Ein lachendes und ein weinendes Auge bei Red Bull in China: Erneut haben die Bullen große Zuverlässigkeitsprobleme (ABMS berichtete), Daniel Ricciardo muss sein Auto im Abschlusstraining mit einem kapitalen Motorschaden am Renault-Triebwerk abstellen. Tolle Bilder für die Fotografen (jetzt in der Galerie durchklicken!) – weniger toll für Ricciardo, der wegen des Motorwechsels ums Qualifying zittert.
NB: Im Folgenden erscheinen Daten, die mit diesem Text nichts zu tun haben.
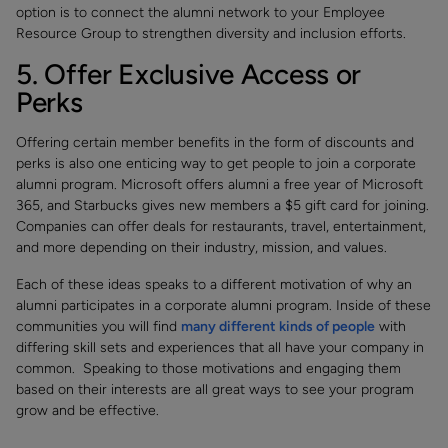
option is to connect the alumni network to your Employee
Resource Group to strengthen diversity and inclusion efforts.
5. Offer Exclusive Access or
Perks
Offering certain member benefits in the form of discounts and
perks is also one enticing way to get people to join a corporate
alumni program. Microsoft offers alumni a free year of Microsoft
365, and Starbucks gives new members a $5 gift card for joining.
Companies can offer deals for restaurants, travel, entertainment,
and more depending on their industry, mission, and values.
Each of these ideas speaks to a different motivation of why an
alumni participates in a corporate alumni program. Inside of these
communities you will find
many different kinds of people
with
differing skill sets and experiences that all have your company in
common. Speaking to those motivations and engaging them
based on their interests are all great ways to see your program
grow and be effective.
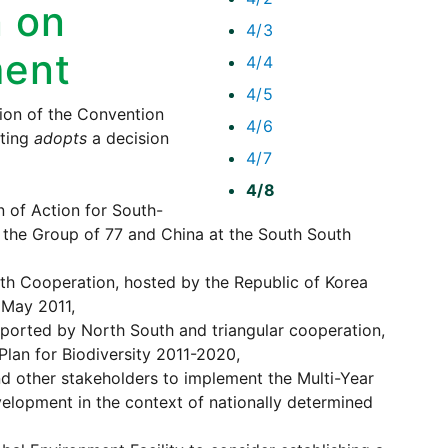
 on
4/3
ment
4/4
4/5
on of the Convention
4/6
eting
adopts
a decision
4/7
4/8
n of Action for South-
the Group of 77 and China at the South South
th Cooperation, hosted by the Republic of Korea
 May 2011,
orted by North South and triangular cooperation,
Plan for Biodiversity 2011-2020,
d other stakeholders to implement the Multi-Year
velopment in the context of nationally determined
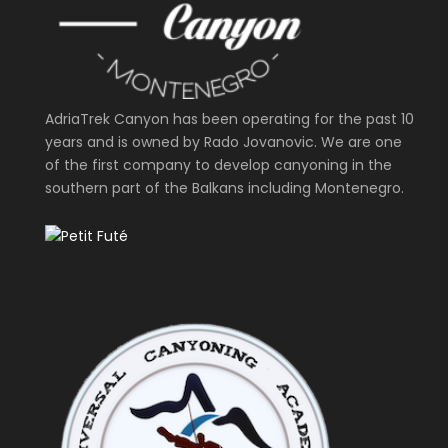
AdriaTrek Canyon has been operating for the past 10
years and is owned by Rado Jovanovic. We are one
of the first company to develop canyoning in the
southern part of the Balkans including Montenegro.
„Es war echt eng. Ich hatte mich schon darauf eingestellt, dass es nichts mehr wird. Aber die Mechaniker haben tolle Arbeit geleistet“, so Ricciardo, der drei Minuten vor Ablauf der Zeit in Q1 im wilden Drift die Box verlässt. „Das war einer für die Fans“, scherzt der Australier. „Nein, ich musste mich wirklich beeilen! Es hat gerade so gereicht.“ Am Ende steht Startplatz sechs zu Buche, eine Position hinter Teamkollege Max Verstappen.
Zwar ist der Rückstand auf Ferrari an der Spitze groß, an Mercedes ist Red Bull mit etwas mehr als einer Zehntel fürs Qualifying aber ungewöhnlich nah dran. Ricciardo wittert Morgenluft, zumal Red Bull als einziges Top-Team auf ultraweichen Reifen startet: „Mercedes sieht in Reichweite aus. Vielleicht geht was mit der alternativen Strategie. Unser Ziel fürs Rennen ist ein Platz auf dem Podium.“
Dafür muss die Zuverlässigkeit am Sonntag aber mitspielen. In vier der letzten sechs Rennen sah Ricciardo die Zielflagge nicht. „Ich gebe die Hoffnung nie auf, aber das Fenster für Optimismus wird mit der Zeit natürlich kleiner“, sagt er in Bezug auf die anhaltenden Probleme. „Wir sind das mittlerweile leider schon ein bisschen gewohnt. Unser Saisonstart war nicht sauber, jetzt müssen wir es in den Griff kriegen“, fordert Ricciardo – und hofft, dass er sein Pech für dieses Wochenende schon am Samstag aufgebraucht hat.